Dyscalculia, to put it simply, is dyslexia with numbers. The term was coined in the 1940s, but it wasn’t until the invention of the MRI machine in the 1990s that dyscalculia (dis-cal-CUE-lee-ah) started becoming interesting to scientists. However, even today, very little is known about this neurological disorder. 

For example, is dyscalculia mainly just a  difficulty with simple mathematics? Does it require new methods of teaching?  

Experts don’t always agree. 

In most cases, dyscalculia is understood to be a  genetic trait inherited through DNA. In some cases, it can be the result of a traumatic brain injury to the frontal lobe Or an “underdeveloped” (small) frontal lobe. The onset of dementia can also trigger dyscalculia. It might be connected to a lack of concentration, which is associated with ADHD.It’s estimated that between 5-7% of kids are affected by this learning disability. In the U.S., we seem focused on learning better ways to teach math basics to early learners. There is comparatively little information about “treating” or assisting dyscalculia in adults. (Not so in  Europe. Thanks, England.) 

Personally, I first discovered the term “dyscalculia” as a result of a Google search. About 4 years ago, I was working two part-time jobs at the time. Both jobs had “flexible”  schedules, so every week, every day, my working hours would change. And the two schedules had no connection to each other, of course.  

After almost a year of this confusion, I would occasionally show up late for work… or not show up at all. Sometimes, I’d come in on days  I wasn’t scheduled to work.  My bosses started to get concerned. (Can you blame them?) I’ve always struggled with math. I remember trying to hide my finger counting during “math relays” in 1st grade. I could never seem to solidify the numbers in my mind. 

Over the years, I’ve gotten used to this difficulty. I don’t like it, but it’s become “normal” for me. My family and friends have  used terms like “artsy” and “left-brained.” I’ve looked for tricks to muddle through “money math” and “clock math.” I write reminders on calendars, posted notes, even on the back of my hand. 

I went to art college to study graphic art. I was comfortable with the organic, flowing nature of color and form. For years, I stayed as far away from numbers as possible. But as time passed, I noticed that calculators,  video games, and personal computers seemed to absorb most human functions. (Even  art!) Strings of numbers and dots of light became art tools, and I struggled to keep up with progress.  

Eventually, I felt the need to leave my graphics career behind 

After I asked Google if there’s such a thing as “dyslexia with numbers” and diagnosed myself with it, I started seeing numbers everywhere! In stores, on street signs, calendars, cooking directions, gas pumps, passwords, on utility bills, and legal contracts. (No wonder I’ve always been “high-strung” and emotional! I was overwhelmed…). Psychologists have consistently diagnosed me with “depression” and/or “anxiety”. And so far,  nobody wants to MRI scan my frontal lobe. 

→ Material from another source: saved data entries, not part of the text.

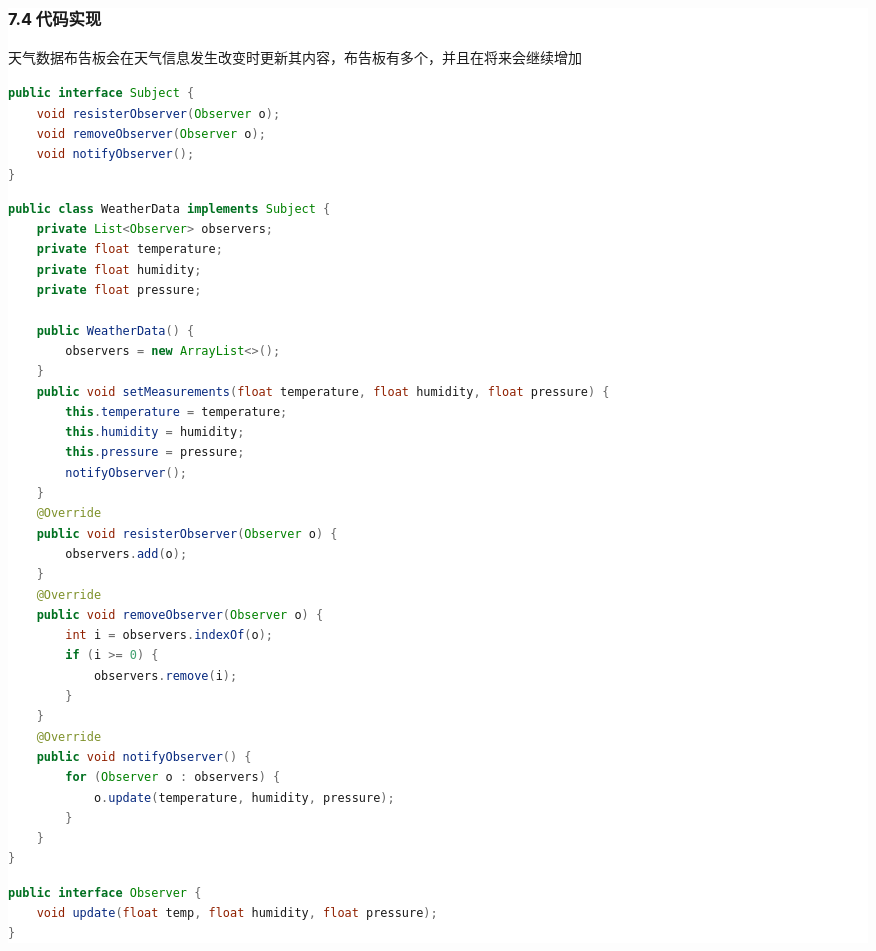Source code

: ### 7.4 代码实现

天气数据布告板会在天气信息发生改变时更新其内容，布告板有多个，并且在将来会继续增加

```java
public interface Subject {
    void resisterObserver(Observer o);
    void removeObserver(Observer o);
    void notifyObserver();
}
```

```java
public class WeatherData implements Subject {
    private List<Observer> observers;
    private float temperature;
    private float humidity;
    private float pressure;

    public WeatherData() {
        observers = new ArrayList<>();
    }
    public void setMeasurements(float temperature, float humidity, float pressure) {
        this.temperature = temperature;
        this.humidity = humidity;
        this.pressure = pressure;
        notifyObserver();
    }
    @Override
    public void resisterObserver(Observer o) {
        observers.add(o);
    }
    @Override
    public void removeObserver(Observer o) {
        int i = observers.indexOf(o);
        if (i >= 0) {
            observers.remove(i);
        }
    }
    @Override
    public void notifyObserver() {
        for (Observer o : observers) {
            o.update(temperature, humidity, pressure);
        }
    }
}
```

```java
public interface Observer {
    void update(float temp, float humidity, float pressure);
}
```
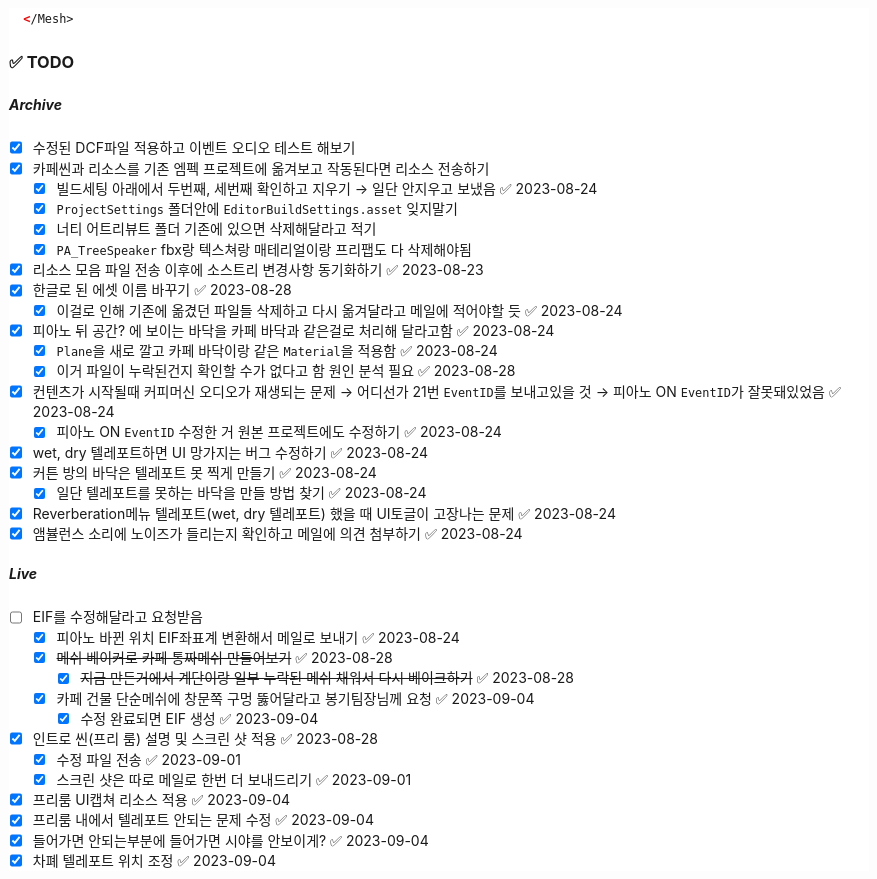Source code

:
 ```xml
  </Mesh>
```



### ✅ TODO
##### Archive
- [x] 수정된 DCF파일 적용하고 이벤트 오디오 테스트 해보기
- [x] 카페씬과 리소스를 기존 엠펙 프로젝트에 옮겨보고 작동된다면 리소스 전송하기
    - [x] 빌드세팅 아래에서 두번째, 세번째 확인하고 지우기 → 일단 안지우고 보냈음 ✅ 2023-08-24
    - [x] `ProjectSettings` 폴더안에 `EditorBuildSettings.asset` 잊지말기
    - [x] 너티 어트리뷰트 폴더 기존에 있으면 삭제해달라고 적기
    - [x] `PA_TreeSpeaker` fbx랑 텍스쳐랑 매테리얼이랑 프리팹도 다 삭제해야됨
- [x] 리소스 모음 파일 전송 이후에 소스트리 변경사항 동기화하기 ✅ 2023-08-23
- [x] 한글로 된 에셋 이름 바꾸기 ✅ 2023-08-28
	- [x] 이걸로 인해 기존에 옮겼던 파일들 삭제하고 다시 옮겨달라고 메일에 적어야할 듯 ✅ 2023-08-24
- [x] 피아노 뒤 공간? 에 보이는 바닥을 카페 바닥과 같은걸로 처리해 달라고함 ✅ 2023-08-24
	- [x] `Plane`을 새로 깔고  카페 바닥이랑 같은 `Material`을 적용함 ✅ 2023-08-24
	- [x] 이거 파일이 누락된건지 확인할 수가 없다고 함 원인 분석 필요 ✅ 2023-08-28
- [x] 컨텐츠가 시작될때 커피머신 오디오가 재생되는 문제 → 어디선가 21번 `EventID`를 보내고있을 것 → 피아노 ON `EventID`가 잘못돼있었음 ✅ 2023-08-24
	- [x] 피아노 ON `EventID` 수정한 거 원본 프로젝트에도 수정하기 ✅ 2023-08-24
- [x] wet, dry 텔레포트하면 UI 망가지는 버그 수정하기 ✅ 2023-08-24
- [x] 커튼 방의 바닥은 텔레포트 못 찍게 만들기 ✅ 2023-08-24
	- [x] 일단 텔레포트를 못하는 바닥을 만들 방법 찾기 ✅ 2023-08-24
- [x] Reverberation메뉴 텔레포트(wet, dry 텔레포트) 했을 때 UI토글이 고장나는 문제 ✅ 2023-08-24
- [x] 앰뷸런스 소리에 노이즈가 들리는지 확인하고 메일에 의견 첨부하기 ✅ 2023-08-24
##### Live
- [ ] EIF를 수정해달라고 요청받음
    - [x] 피아노 바뀐 위치 EIF좌표계 변환해서 메일로 보내기 ✅ 2023-08-24
    - [x] ~~메쉬 베이커로 카페 통짜메쉬 만들어보기~~ ✅ 2023-08-28
        - [x] ~~지금 만든거에서 계단이랑 일부 누락된 메쉬 채워서 다시 베이크하기~~ ✅ 2023-08-28
    - [x] 카페 건물 단순메쉬에 창문쪽 구멍 뚫어달라고 봉기팀장님께 요청 ✅ 2023-09-04
        - [x] 수정 완료되면 EIF 생성 ✅ 2023-09-04
- [x] 인트로 씬(프리 룸) 설명 및 스크린 샷 적용 ✅ 2023-08-28
	- [x] 수정 파일 전송 ✅ 2023-09-01
	- [x] 스크린 샷은 따로 메일로 한번 더 보내드리기 ✅ 2023-09-01
- [x] 프리룸 UI캡쳐 리소스 적용 ✅ 2023-09-04
- [x] 프리룸 내에서 텔레포트 안되는 문제 수정 ✅ 2023-09-04
- [x] 들어가면 안되는부분에 들어가면 시야를 안보이게? ✅ 2023-09-04
- [x] 차폐 텔레포트 위치 조정 ✅ 2023-09-04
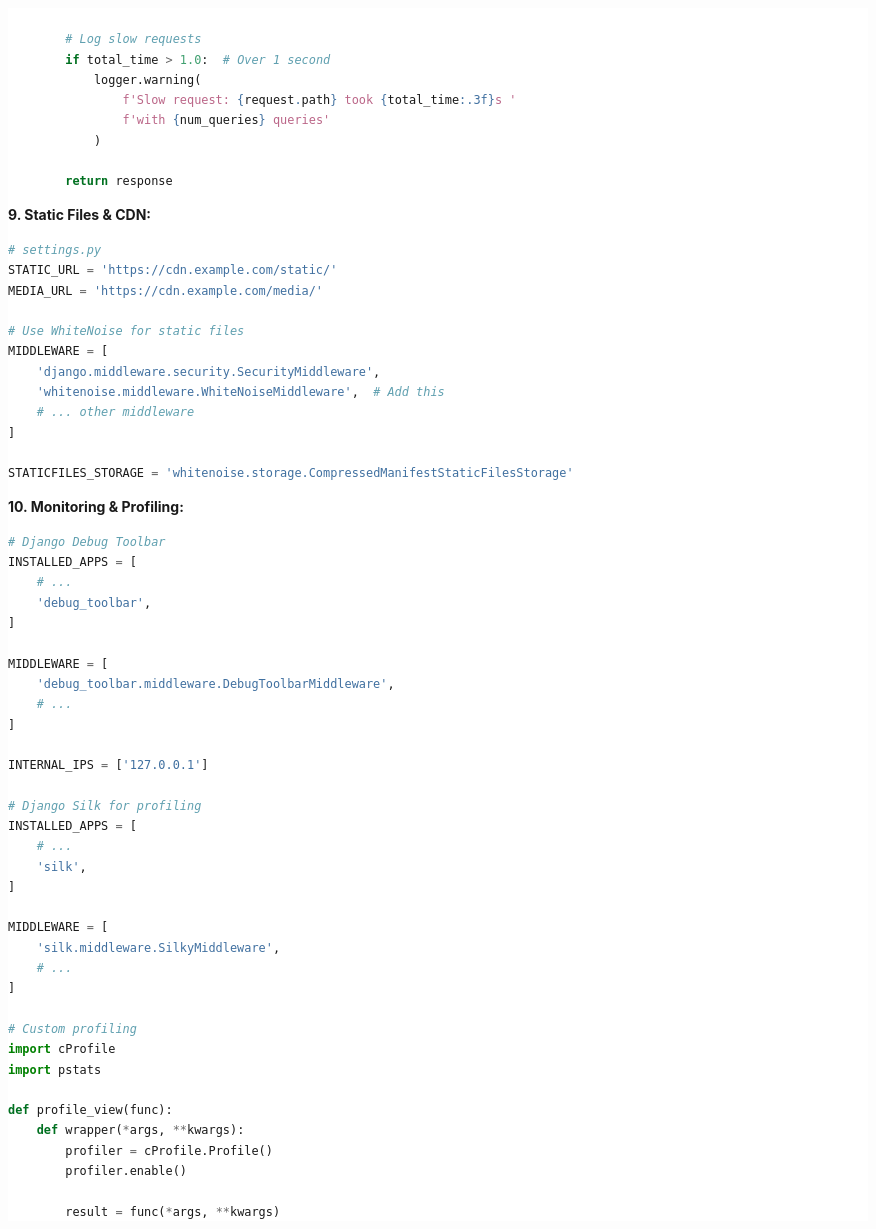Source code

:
 ```python
        
        # Log slow requests
        if total_time > 1.0:  # Over 1 second
            logger.warning(
                f'Slow request: {request.path} took {total_time:.3f}s '
                f'with {num_queries} queries'
            )
        
        return response
```

**9. Static Files & CDN:**

```python
# settings.py
STATIC_URL = 'https://cdn.example.com/static/'
MEDIA_URL = 'https://cdn.example.com/media/'

# Use WhiteNoise for static files
MIDDLEWARE = [
    'django.middleware.security.SecurityMiddleware',
    'whitenoise.middleware.WhiteNoiseMiddleware',  # Add this
    # ... other middleware
]

STATICFILES_STORAGE = 'whitenoise.storage.CompressedManifestStaticFilesStorage'
```

**10. Monitoring & Profiling:**

```python
# Django Debug Toolbar
INSTALLED_APPS = [
    # ...
    'debug_toolbar',
]

MIDDLEWARE = [
    'debug_toolbar.middleware.DebugToolbarMiddleware',
    # ...
]

INTERNAL_IPS = ['127.0.0.1']

# Django Silk for profiling
INSTALLED_APPS = [
    # ...
    'silk',
]

MIDDLEWARE = [
    'silk.middleware.SilkyMiddleware',
    # ...
]

# Custom profiling
import cProfile
import pstats

def profile_view(func):
    def wrapper(*args, **kwargs):
        profiler = cProfile.Profile()
        profiler.enable()
        
        result = func(*args, **kwargs)
```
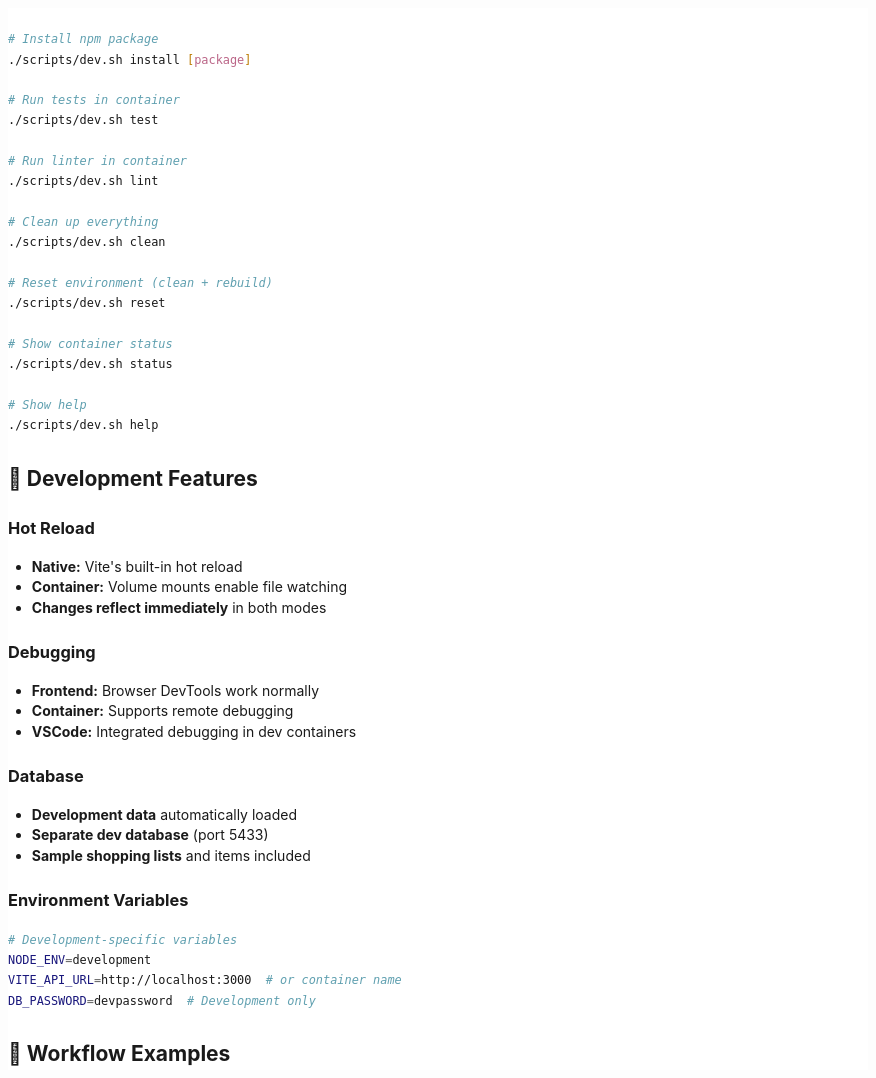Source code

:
 ```bash

# Install npm package
./scripts/dev.sh install [package]

# Run tests in container
./scripts/dev.sh test

# Run linter in container
./scripts/dev.sh lint

# Clean up everything
./scripts/dev.sh clean

# Reset environment (clean + rebuild)
./scripts/dev.sh reset

# Show container status
./scripts/dev.sh status

# Show help
./scripts/dev.sh help
```

## 🔧 Development Features

### Hot Reload
- **Native:** Vite's built-in hot reload
- **Container:** Volume mounts enable file watching
- **Changes reflect immediately** in both modes

### Debugging
- **Frontend:** Browser DevTools work normally
- **Container:** Supports remote debugging
- **VSCode:** Integrated debugging in dev containers

### Database
- **Development data** automatically loaded
- **Separate dev database** (port 5433)
- **Sample shopping lists** and items included

### Environment Variables
```bash
# Development-specific variables
NODE_ENV=development
VITE_API_URL=http://localhost:3000  # or container name
DB_PASSWORD=devpassword  # Development only
```

## 🚀 Workflow Examples
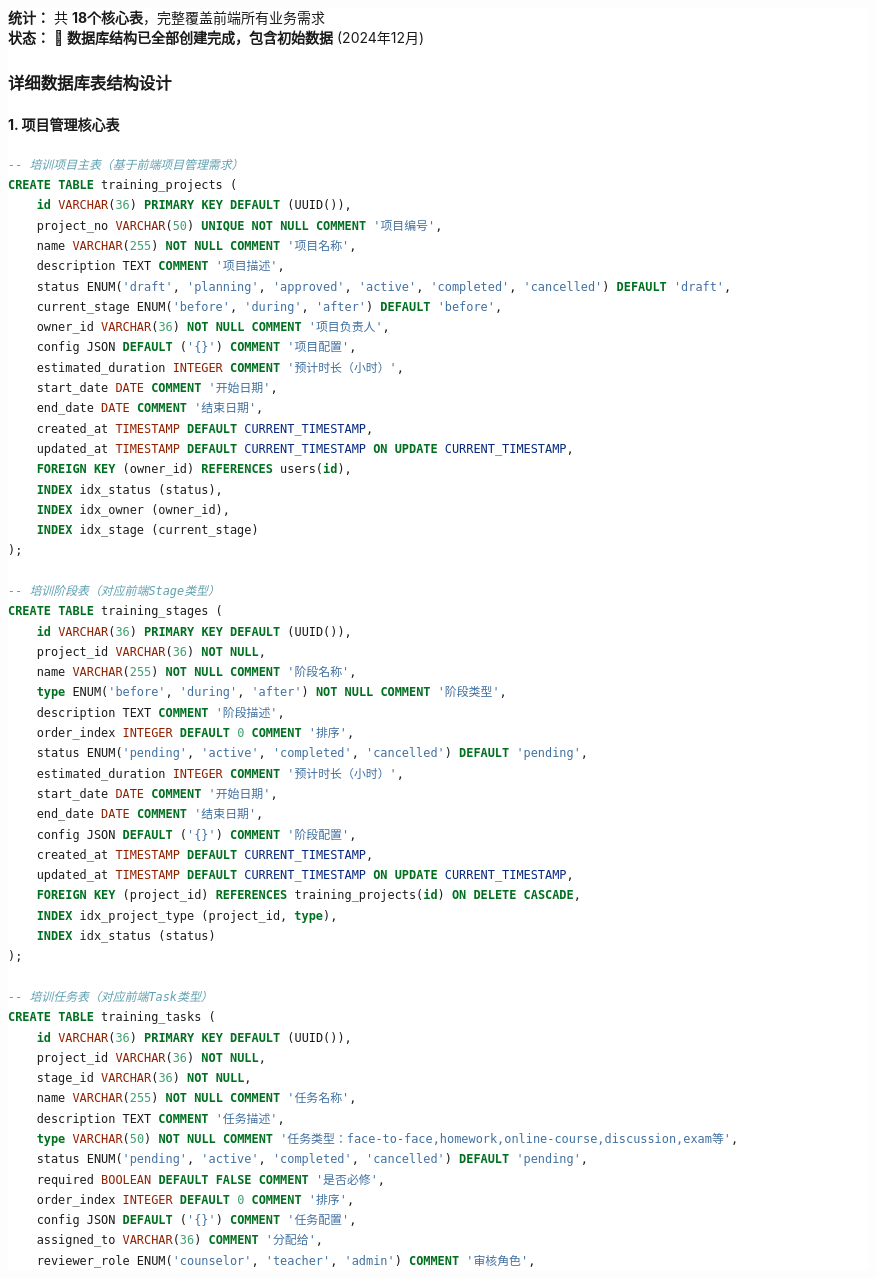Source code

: **统计：** 共 **18个核心表**，完整覆盖前端所有业务需求  
**状态：** 🎉 **数据库结构已全部创建完成，包含初始数据** (2024年12月)

### 详细数据库表结构设计

#### 1. **项目管理核心表**

```sql
-- 培训项目主表（基于前端项目管理需求）
CREATE TABLE training_projects (
    id VARCHAR(36) PRIMARY KEY DEFAULT (UUID()),
    project_no VARCHAR(50) UNIQUE NOT NULL COMMENT '项目编号',
    name VARCHAR(255) NOT NULL COMMENT '项目名称',
    description TEXT COMMENT '项目描述',
    status ENUM('draft', 'planning', 'approved', 'active', 'completed', 'cancelled') DEFAULT 'draft',
    current_stage ENUM('before', 'during', 'after') DEFAULT 'before',
    owner_id VARCHAR(36) NOT NULL COMMENT '项目负责人',
    config JSON DEFAULT ('{}') COMMENT '项目配置',
    estimated_duration INTEGER COMMENT '预计时长（小时）',
    start_date DATE COMMENT '开始日期',
    end_date DATE COMMENT '结束日期',
    created_at TIMESTAMP DEFAULT CURRENT_TIMESTAMP,
    updated_at TIMESTAMP DEFAULT CURRENT_TIMESTAMP ON UPDATE CURRENT_TIMESTAMP,
    FOREIGN KEY (owner_id) REFERENCES users(id),
    INDEX idx_status (status),
    INDEX idx_owner (owner_id),
    INDEX idx_stage (current_stage)
);

-- 培训阶段表（对应前端Stage类型）
CREATE TABLE training_stages (
    id VARCHAR(36) PRIMARY KEY DEFAULT (UUID()),
    project_id VARCHAR(36) NOT NULL,
    name VARCHAR(255) NOT NULL COMMENT '阶段名称',
    type ENUM('before', 'during', 'after') NOT NULL COMMENT '阶段类型',
    description TEXT COMMENT '阶段描述',
    order_index INTEGER DEFAULT 0 COMMENT '排序',
    status ENUM('pending', 'active', 'completed', 'cancelled') DEFAULT 'pending',
    estimated_duration INTEGER COMMENT '预计时长（小时）',
    start_date DATE COMMENT '开始日期',
    end_date DATE COMMENT '结束日期',
    config JSON DEFAULT ('{}') COMMENT '阶段配置',
    created_at TIMESTAMP DEFAULT CURRENT_TIMESTAMP,
    updated_at TIMESTAMP DEFAULT CURRENT_TIMESTAMP ON UPDATE CURRENT_TIMESTAMP,
    FOREIGN KEY (project_id) REFERENCES training_projects(id) ON DELETE CASCADE,
    INDEX idx_project_type (project_id, type),
    INDEX idx_status (status)
);

-- 培训任务表（对应前端Task类型）
CREATE TABLE training_tasks (
    id VARCHAR(36) PRIMARY KEY DEFAULT (UUID()),
    project_id VARCHAR(36) NOT NULL,
    stage_id VARCHAR(36) NOT NULL,
    name VARCHAR(255) NOT NULL COMMENT '任务名称',
    description TEXT COMMENT '任务描述',
    type VARCHAR(50) NOT NULL COMMENT '任务类型：face-to-face,homework,online-course,discussion,exam等',
    status ENUM('pending', 'active', 'completed', 'cancelled') DEFAULT 'pending',
    required BOOLEAN DEFAULT FALSE COMMENT '是否必修',
    order_index INTEGER DEFAULT 0 COMMENT '排序',
    config JSON DEFAULT ('{}') COMMENT '任务配置',
    assigned_to VARCHAR(36) COMMENT '分配给',
    reviewer_role ENUM('counselor', 'teacher', 'admin') COMMENT '审核角色',
```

If you’re curious about what dyscalculia feels like, imagine that every time you look at numbers, they slowly start to move around, flip upside-down, trade places, or float away entirely. (And if you’re stressed or in a hurry,  they move around much faster!) I have a YouTube video where I demonstrate this that can be seen hee

If you read or hear numbers, your mental image of those numbers will do the same thing, tumbling around like bingo balls. 

When I try to remember long strings of numbers (the ones that are important in my life), I listen to the sound of my own voice saying it . I try to remember the specific melodic cadence or rhythm every time. If someone says my phone or social security number verbally, it sounds wrong and confuses me. 

So this is where I am now. I fight a panic every time I see or hear numbers too big to count on my fingers, and I am still trying to find someone who can confirm my diagnosis.